Differentstandards for document description allow using the documents and their attributes independent of the hardware and the application software.
Examples of such standards are SGML (Standard Generalized Mark-up Language) and HTML (HyperText Markup Language). The use of such mark-ups greatly benefits the accessibility of the information contained in and attached to the documents.
Despite the appeal and promise of such an approach, one must be aware of its limits among which the complexity and cost of assigning the mark-ups.

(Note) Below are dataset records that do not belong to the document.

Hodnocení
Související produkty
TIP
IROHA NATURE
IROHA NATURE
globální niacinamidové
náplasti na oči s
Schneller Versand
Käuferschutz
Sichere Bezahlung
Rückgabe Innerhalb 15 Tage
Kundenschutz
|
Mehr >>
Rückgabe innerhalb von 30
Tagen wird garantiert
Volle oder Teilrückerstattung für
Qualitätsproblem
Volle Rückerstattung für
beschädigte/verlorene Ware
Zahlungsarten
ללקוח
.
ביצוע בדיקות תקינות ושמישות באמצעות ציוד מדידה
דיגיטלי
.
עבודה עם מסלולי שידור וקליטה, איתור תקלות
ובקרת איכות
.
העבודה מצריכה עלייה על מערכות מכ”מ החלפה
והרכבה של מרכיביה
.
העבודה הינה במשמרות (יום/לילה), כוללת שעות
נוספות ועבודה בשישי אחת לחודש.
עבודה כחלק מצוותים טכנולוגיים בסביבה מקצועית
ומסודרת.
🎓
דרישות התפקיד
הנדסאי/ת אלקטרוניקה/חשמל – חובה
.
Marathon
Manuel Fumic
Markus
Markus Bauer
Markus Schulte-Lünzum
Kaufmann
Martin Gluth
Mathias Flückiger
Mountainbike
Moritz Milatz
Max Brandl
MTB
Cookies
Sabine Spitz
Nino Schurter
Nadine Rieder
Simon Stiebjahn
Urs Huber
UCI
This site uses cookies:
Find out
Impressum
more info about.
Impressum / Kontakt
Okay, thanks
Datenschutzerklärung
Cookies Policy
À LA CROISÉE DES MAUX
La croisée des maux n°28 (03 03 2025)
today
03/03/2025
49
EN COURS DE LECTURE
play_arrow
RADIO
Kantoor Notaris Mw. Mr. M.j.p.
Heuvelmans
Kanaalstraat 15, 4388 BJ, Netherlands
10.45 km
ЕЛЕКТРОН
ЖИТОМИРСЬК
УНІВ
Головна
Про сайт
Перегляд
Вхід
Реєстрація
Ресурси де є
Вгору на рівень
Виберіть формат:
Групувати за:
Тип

The creation of current and future electronic documents is sometimes compared with the creation of software (Walker, 1989). Hence, the term document engineering is in use. Creation of electronic documents is a complex task. Compared to the field of software engineering there is a clear need for modularity, abstraction, and consistency. Objective identifiers, such as authors’ names, publisher’s names, and publication date, in general pose no dispute about how to assign them. When mark-ups regard content attributes (e.g., key terms and hypertext links), one must be aware of costly and sometimes subjective and inconsistent attribution of these attributes. The intellectual assignment of content mark-up is considered as a form of manual indexing (Croft et al., 1990). Multiple studies indicate that manual indexing is inconsistent and subjective (Beghtol, 1986; Collantes, 1995).

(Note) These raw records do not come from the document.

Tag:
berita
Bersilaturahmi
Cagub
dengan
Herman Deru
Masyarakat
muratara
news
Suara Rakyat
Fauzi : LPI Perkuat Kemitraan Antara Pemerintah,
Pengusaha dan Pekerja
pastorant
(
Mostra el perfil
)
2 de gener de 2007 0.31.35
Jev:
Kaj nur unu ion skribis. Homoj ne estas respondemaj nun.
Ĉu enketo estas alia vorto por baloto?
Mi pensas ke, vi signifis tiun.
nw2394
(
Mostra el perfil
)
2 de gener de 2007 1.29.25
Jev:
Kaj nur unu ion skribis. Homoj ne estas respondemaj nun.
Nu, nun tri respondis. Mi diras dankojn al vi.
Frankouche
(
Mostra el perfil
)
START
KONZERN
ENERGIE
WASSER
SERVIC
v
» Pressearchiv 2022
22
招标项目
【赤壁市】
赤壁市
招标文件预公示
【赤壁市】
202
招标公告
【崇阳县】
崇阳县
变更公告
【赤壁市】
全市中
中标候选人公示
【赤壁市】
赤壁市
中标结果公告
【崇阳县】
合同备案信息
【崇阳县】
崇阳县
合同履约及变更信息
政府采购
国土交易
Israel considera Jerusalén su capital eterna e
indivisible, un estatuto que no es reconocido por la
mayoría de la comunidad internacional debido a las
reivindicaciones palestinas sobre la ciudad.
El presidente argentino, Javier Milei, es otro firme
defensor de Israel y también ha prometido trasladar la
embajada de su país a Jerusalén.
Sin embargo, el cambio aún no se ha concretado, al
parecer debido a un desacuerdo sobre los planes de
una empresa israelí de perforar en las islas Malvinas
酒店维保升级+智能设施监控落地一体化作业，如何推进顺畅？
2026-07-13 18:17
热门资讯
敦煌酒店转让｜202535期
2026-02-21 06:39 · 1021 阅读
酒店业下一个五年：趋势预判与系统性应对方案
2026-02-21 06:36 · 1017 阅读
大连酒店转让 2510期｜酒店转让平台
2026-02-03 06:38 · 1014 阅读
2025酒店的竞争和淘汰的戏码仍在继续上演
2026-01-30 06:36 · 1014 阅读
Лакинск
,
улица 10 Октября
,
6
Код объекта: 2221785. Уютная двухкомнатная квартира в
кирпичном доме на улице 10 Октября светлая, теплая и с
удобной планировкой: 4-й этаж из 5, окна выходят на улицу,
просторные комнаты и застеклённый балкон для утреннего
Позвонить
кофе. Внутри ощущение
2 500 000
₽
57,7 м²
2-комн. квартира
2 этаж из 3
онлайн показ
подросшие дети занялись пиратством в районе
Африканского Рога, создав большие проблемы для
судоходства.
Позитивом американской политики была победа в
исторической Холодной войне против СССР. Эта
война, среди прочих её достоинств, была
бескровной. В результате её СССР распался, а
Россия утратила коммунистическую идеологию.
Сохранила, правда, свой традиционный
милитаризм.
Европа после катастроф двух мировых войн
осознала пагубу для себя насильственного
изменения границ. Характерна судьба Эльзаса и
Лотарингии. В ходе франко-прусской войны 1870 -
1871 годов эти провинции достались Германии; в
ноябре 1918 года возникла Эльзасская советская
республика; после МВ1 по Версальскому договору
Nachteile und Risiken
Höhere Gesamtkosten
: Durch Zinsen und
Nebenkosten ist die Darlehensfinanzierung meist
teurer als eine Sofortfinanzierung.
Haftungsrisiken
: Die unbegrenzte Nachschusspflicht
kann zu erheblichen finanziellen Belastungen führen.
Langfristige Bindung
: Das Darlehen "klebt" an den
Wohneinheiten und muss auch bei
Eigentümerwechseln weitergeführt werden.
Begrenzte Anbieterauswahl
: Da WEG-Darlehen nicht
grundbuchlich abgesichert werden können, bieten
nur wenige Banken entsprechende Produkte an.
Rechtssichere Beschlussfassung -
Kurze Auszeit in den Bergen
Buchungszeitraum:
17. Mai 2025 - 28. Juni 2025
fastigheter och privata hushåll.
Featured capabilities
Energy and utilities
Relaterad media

“Interindexer consistency” exhibits a direct positive influence upon retrieval effectiveness (paper of Leonard cited in Ellis, Furner, & Willett, 1996). Yet, we don’t have many studies about “interlinker consistency”.A study of Ellis, Furner-Hines, and Willett (1 994) shows little similarity between the link-sets inserted by different persons in a set of full-text documents. These authors were not able to prove a positive relationship between inter-linker
consistency and navigational effectiveness in hypertext systems (Ellis et al., 1996). The problem might be alleviated when the text writer acts as a document engineer and is responsible for assignment of content attributes and links. In this way, the writer of text defines possible text uses and navigation between texts (cf. Barrett, 1989; Frants, Shapiro, Voiskunskii, 1997, p. 137). Moreover, the document engineering is not always cost effective, especially when dealing with heterogeneous material such as text content. Because of a better accessibility of the information through document mark-ups, time is gained when searching information. However, extra time is needed to accurately assign mark-ups.
Hence, the document engineer could use some extra automatic support for assigning content attributes to texts at the time of document creation (Alschuler, 1989; Wright & Lickorish, 1989; Brown, Foote, Jones, Sparck Jones, & Young, 1995). Especially for large active document collections, such as news texts, intended for a heterogeneous audience, this might be beneficial (Allen, 1990).